* Your objective *
Rewrite each of the records below as a numbered list, one line per entry, and leave out any blank lines.
Study material START
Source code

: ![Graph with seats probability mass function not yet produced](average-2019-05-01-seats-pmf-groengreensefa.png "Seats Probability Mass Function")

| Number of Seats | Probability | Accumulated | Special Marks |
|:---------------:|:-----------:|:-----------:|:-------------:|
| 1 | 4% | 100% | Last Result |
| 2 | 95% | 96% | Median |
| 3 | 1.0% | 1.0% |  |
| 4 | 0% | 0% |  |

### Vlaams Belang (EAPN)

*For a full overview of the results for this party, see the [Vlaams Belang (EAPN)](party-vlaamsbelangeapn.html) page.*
Study material END
* Reply *
1. Source code
2. : ![Graph with seats probability mass function not yet produced](average-2019-05-01-seats-pmf-groengreensefa.png "Seats Probability Mass Function")
3. | Number of Seats | Probability | Accumulated | Special Marks |
4. |:---------------:|:-----------:|:-----------:|:-------------:|
5. | 1 | 4% | 100% | Last Result |
6. | 2 | 95% | 96% | Median |
7. | 3 | 1.0% | 1.0% |  |
8. | 4 | 0% | 0% |  |
9. ### Vlaams Belang (EAPN)
10. *For a full overview of the results for this party, see the [Vlaams Belang (EAPN)](party-vlaamsbelangeapn.html) page.*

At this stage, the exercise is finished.